> -----Original Message-----
> From: Toby Murray [mailto:toby.mur...@gmail.com]
> Sent: Friday, May 04, 2012 1:18 PM
> To: OpenStreetMap talk-us list
> Subject: Re: [Talk-us] Address placement (was: Fresno castradal imports)
> 
> Moving this to a new thread because there is no address data in the
> Fresno import so this discussion is completely irrelevant.
> 
> I believe NE2 started a thread about this a while ago and there wasn't
> too much response but since it came up again...
> 
> 
> On Fri, May 4, 2012 at 2:51 PM, Paul Johnson <ba...@ursamundi.org>
> wrote:
> > On Fri, May 4, 2012 at 12:47 PM, Ian Dees <ian.d...@gmail.com> wrote:
> >
> >> Because that information is useless in OSM. It was out of date the
> >> second someone ran the upload script and unless the city of Fresno
> >> decides to switch to OSM for their official tax plat information
> >> (which I'm pretty sure would be illegal in most jurisdictions), no
> >> one in the community can improve it. We should get rid of it.
> >
> > Property lines are still observable phenomenon, though.  Depending on
> > jurisdiction, it might require surveying from the nearest benchmark,
> > but in many cases, there's markers embedded in the nearest curb or
> > other devices indicating the most recent plot boundary.
> >
> >> I mentioned the address nodes because it would be the only useful
> >> data to keep in OSM. As Toby mentioned, there's no such data.
> >
> > Though the address belongs to an area, so it would make sense to keep
> > the corresponding boundary.
> 
> Does it? Certainly for official records such as taxes it does. But this
> is outside of OSM's domain.
> 
> In OSM, the use case for address data is geocoding and I would argue
> that general use geocoding users would rather get a building outline or
> even a node at the main entrance of a location, not the centroid of the
> property. In Fresno this may be pretty much the same thing but in less
> populated areas, the plot might be rather large and you would definitely
> want the address data to be where the actual residence is.

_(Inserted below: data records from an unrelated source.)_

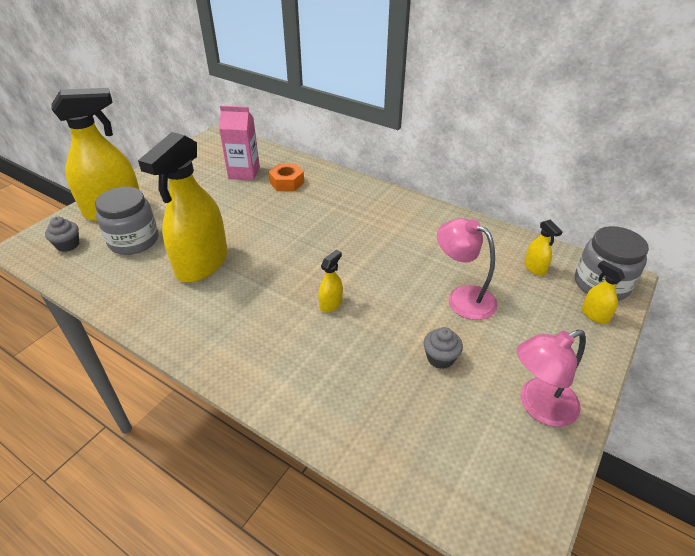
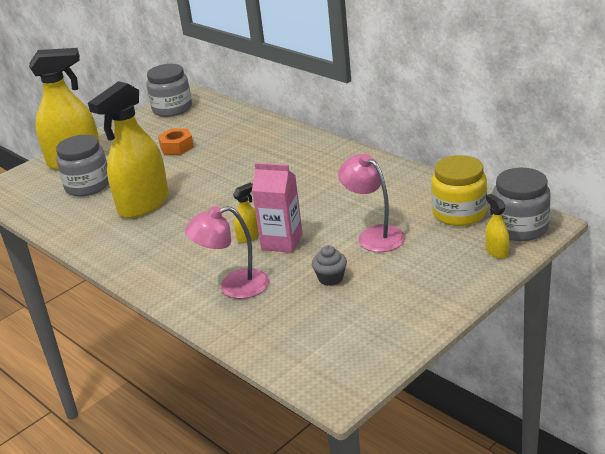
camera: 15 degrees right, 10 degrees down
grey cupcake [45,217,79,252] -> none
pink carton [219,106,260,181] -> pink carton moved to [252,163,303,253]
orange nut [269,164,304,191] -> orange nut moved to [158,128,194,155]
pink lamp [517,329,586,427] -> pink lamp moved to [185,206,269,299]
yellow spray bottle [524,220,563,276] -> yellow jar [431,155,487,226]
none -> grey jar [146,64,192,117]

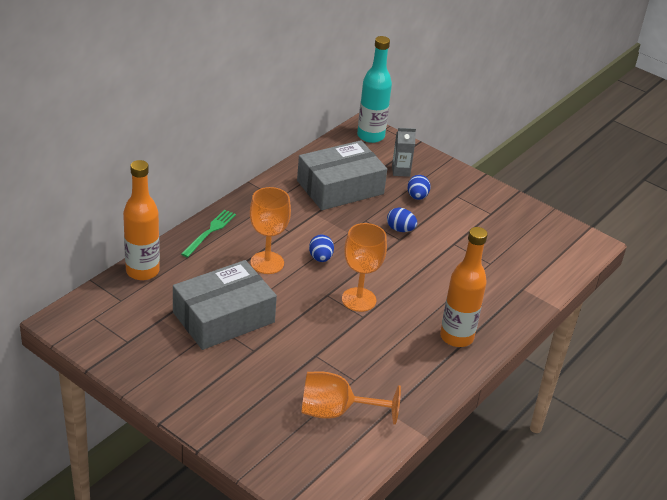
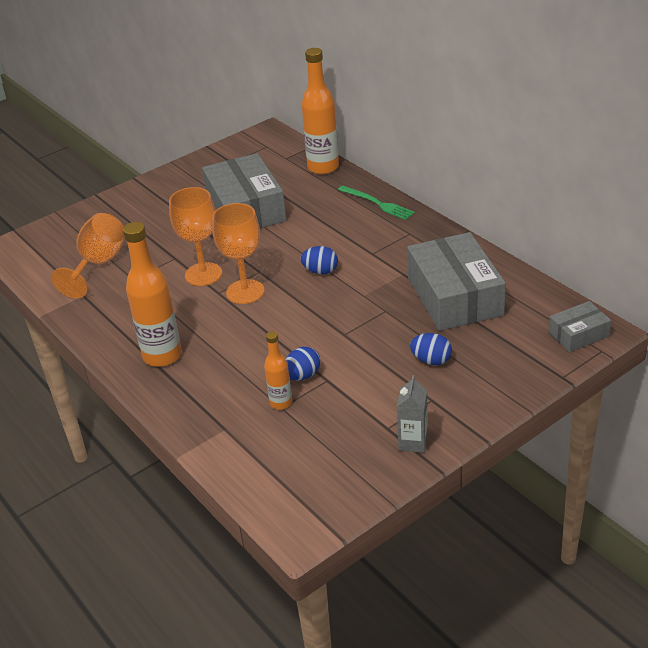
camera: 110 degrees right, 0 degrees up
orange goblet [250,187,291,274] -> orange goblet moved to [169,187,222,286]
turquoise bottle [357,36,392,143] -> grey box [549,301,611,352]
blue egg [387,208,417,232] -> blue egg moved to [286,347,320,381]
grey carton [392,128,416,177] -> grey carton moved to [397,375,428,453]
none -> orange bottle [264,331,292,410]

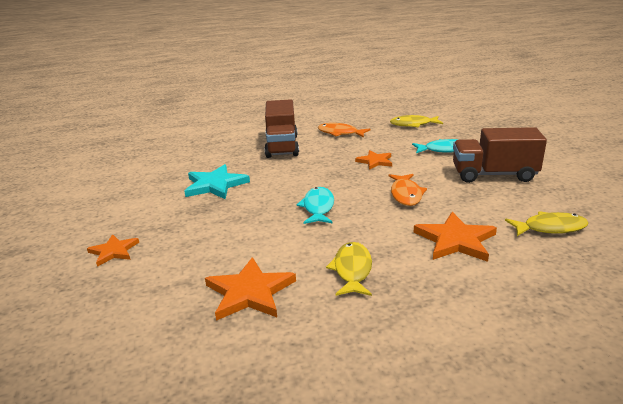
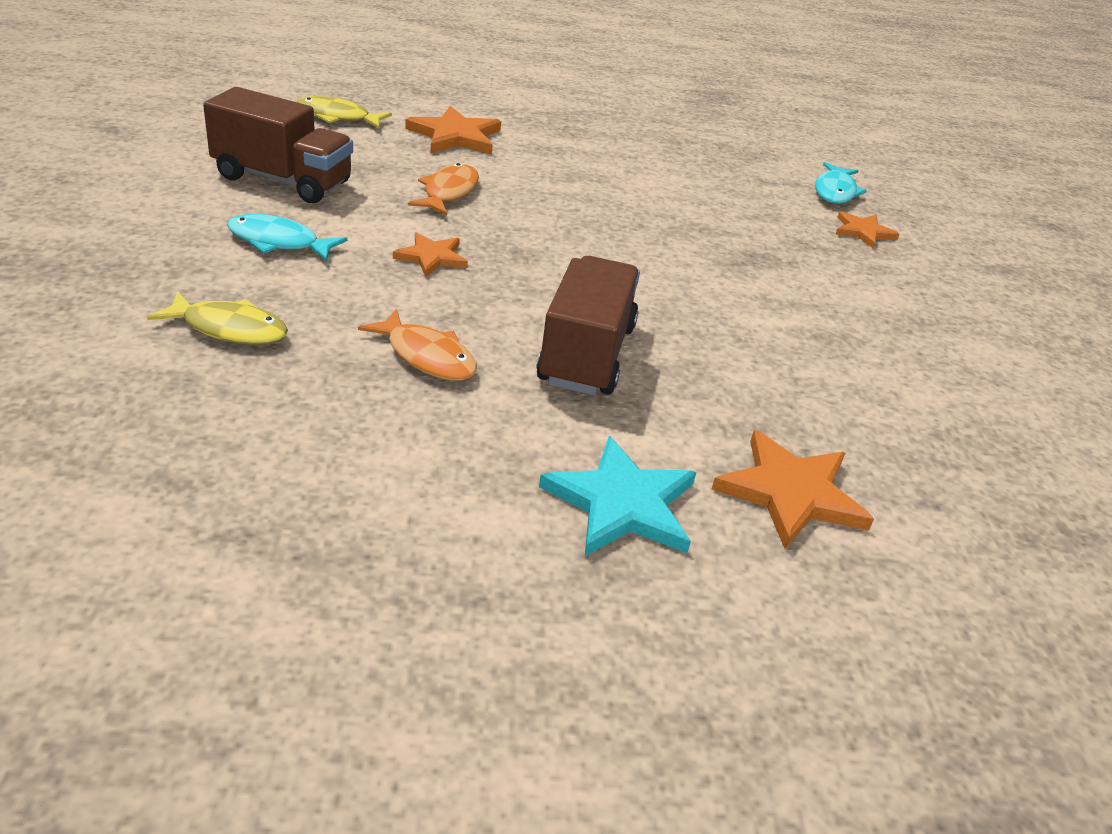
camera: 170 degrees left, 10 degrees up
turquoise star [185,164,250,199] -> turquoise star moved to [539,436,696,556]
orange star [205,257,296,321] -> orange star moved to [712,430,874,549]
turquoise fish [296,187,334,224] -> turquoise fish moved to [815,162,866,204]
yellow fish [326,242,372,296] -> none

There isn't a one-to-one relationship between addresses and lots. Strip
malls both here and in the US will sometimes have an entirely different
address (not just suite number) for each store even though they may be on
one lot. Similarly you can get multiple buildings on one lot with different
addresses. I have seen this both here and with some US data. These
exceptions are less common for residential areas but you still see some.